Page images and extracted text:
● ● ●

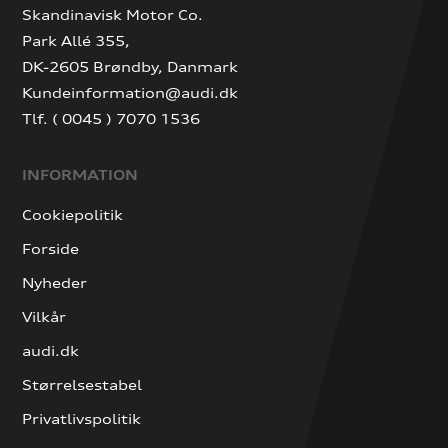
Skandinavisk Motor Co.
Park Allé 355,
DK-2605 Brøndby, Danmark
Kundeinformation@audi.dk
Tlf. ( 0045 ) 7070 1536
INFORMATION
Cookiepolitik
Forside
Nyheder
Vilkår
audi.dk
Størrelsestabel
Privatlivspolitik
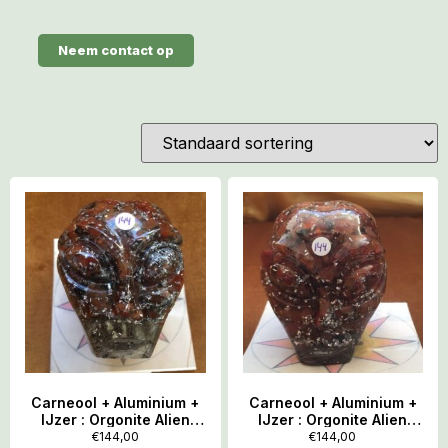
Neem contact op
Carneool + Aluminium +
Carneool + Aluminium +
IJzer : Orgonite Alien
IJzer : Orgonite Alien
Skull 8 = 6.5 x 5.8 x 7.5
Skull 9 = 6.5 x 5.8 x 7.5
€
144,00
€
144,00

● ● ●

--- Task ---
Switch every "Carneool" in the records to "Karneol", and write out all the lines again with nothing else changed. Leave the pictures out of your answer.

--- Written solution ---
Skandinavisk Motor Co.
Park Allé 355,
DK-2605 Brøndby, Danmark
Kundeinformation@audi.dk
Tlf. ( 0045 ) 7070 1536
INFORMATION
Cookiepolitik
Forside
Nyheder
Vilkår
audi.dk
Størrelsestabel
Privatlivspolitik
Neem contact op
Karneol + Aluminium +
Karneol + Aluminium +
IJzer : Orgonite Alien
IJzer : Orgonite Alien
Skull 8 = 6.5 x 5.8 x 7.5
Skull 9 = 6.5 x 5.8 x 7.5
€
144,00
€
144,00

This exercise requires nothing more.